All right, on to honorable mentions. We're running out of time. We're trying to go a little bit faster here. Measurement of value in uncomplicated total knee arthroplasty Patient level and provider level value analyses of a one year episode of care. This is by Klein Smith and colleagues.
So this study, they have an institutional patient reported outcome database that they queried for all patients who underwent total knee from 2020 to 2022. They had a total of 684 patients and they feel that they have identified patient and surgical characteristics that drive costs and patient reported outcomes. And they feel that PLVA can be used to identify what they call bright spots in orthopedic procedures to optimize care delivery. Surgery performed at an ambulatory surgery center and as an outpatient procedure were predictive of lower costs. I don't think there should be any surprise there. Patient specific instrumentation tibial stem extension were predictive of higher costs. Older age and male sex were predictive of less improvement. Increased junior scores from baseline to one year.
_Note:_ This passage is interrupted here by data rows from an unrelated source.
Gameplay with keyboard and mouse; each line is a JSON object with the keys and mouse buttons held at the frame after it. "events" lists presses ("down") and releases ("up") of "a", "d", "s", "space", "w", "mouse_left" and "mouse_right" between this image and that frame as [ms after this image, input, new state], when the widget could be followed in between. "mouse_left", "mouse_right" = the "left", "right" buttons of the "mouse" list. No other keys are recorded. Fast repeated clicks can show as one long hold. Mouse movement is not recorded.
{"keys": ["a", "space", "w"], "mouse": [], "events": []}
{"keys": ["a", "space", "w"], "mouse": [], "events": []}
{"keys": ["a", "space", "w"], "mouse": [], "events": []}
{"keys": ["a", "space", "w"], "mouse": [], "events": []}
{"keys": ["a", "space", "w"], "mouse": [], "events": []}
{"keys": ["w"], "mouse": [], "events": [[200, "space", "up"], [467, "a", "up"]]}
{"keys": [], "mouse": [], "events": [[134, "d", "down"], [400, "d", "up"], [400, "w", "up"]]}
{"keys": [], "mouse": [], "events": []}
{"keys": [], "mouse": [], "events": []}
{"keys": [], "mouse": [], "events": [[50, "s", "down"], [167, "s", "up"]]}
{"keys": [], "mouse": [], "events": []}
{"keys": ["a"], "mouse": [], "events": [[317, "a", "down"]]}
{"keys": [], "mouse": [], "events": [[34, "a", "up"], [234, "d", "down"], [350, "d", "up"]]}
Next, we have high failure rates of polyethylene glenoid complex components in stemless anatomic total shoulder arthroplasty for primary and secondary OA by Kraus and colleagues. This was a study graded level 3 evidence 211 patients who underwent primarily stemless anatomic total shoulder using the eclipse humeral component with a cemented pegged all polyethylene glenoid. They have a median postoperative period of 72 months. Overall revision rate was 51%. Reasons for revision were glenide component loosening, periprosthetic humeral fracture, early rotator cuff failure and low braided infection.
So they highlight a high rate of glenoid component loosening as the primary cause of revision in patients with primary and secondary OA undergoing this procedure. It's basically a clinical retrospective of the author's experience with these particular implants.
And then when I saw this one, I was like, wow, we're doing this. Intraneural ganglion cysts arising from the hip joint as rare causes of sciatic neuropathy. A case series of 13 patients treated with hip arthroscopy by park and colleagues. So obviously, as in the title, this is a rote clinical retrospective to evaluate the clinical and radiographic outcomes of hip arthroscopy for the treatment of intraneural ganglion cell cysts involving the sciatic nerve.
[00:38:39] Speaker B: Of course, this is where we connect. We connect with hip spine syndrome in a different way.
[00:38:44] Speaker A: Now, of course, there's prospect for selection, indication, cluster expertise bias, but in these author's hands, in patients with sciatic neuropathy, the treatment showed that arthroscopic hip surgery is not only less invasive and effective, they say more effective, but I would just say in this context it's a level four evidence. We should just say it's effective treatment in their hands for relieving neuropathic pain and neurologic deficits associated with this sciatic nerve condition.
That's all we have for this month.
We will try and do better next month OR well, in two weeks when Dr. Chen has taken over. But hopefully your cases are all green and go in the middle of summer here and everything is moving smoothly or you're on vacation or you're out for a run. But you can trust when these studies come up in here, all our cases are still on hold.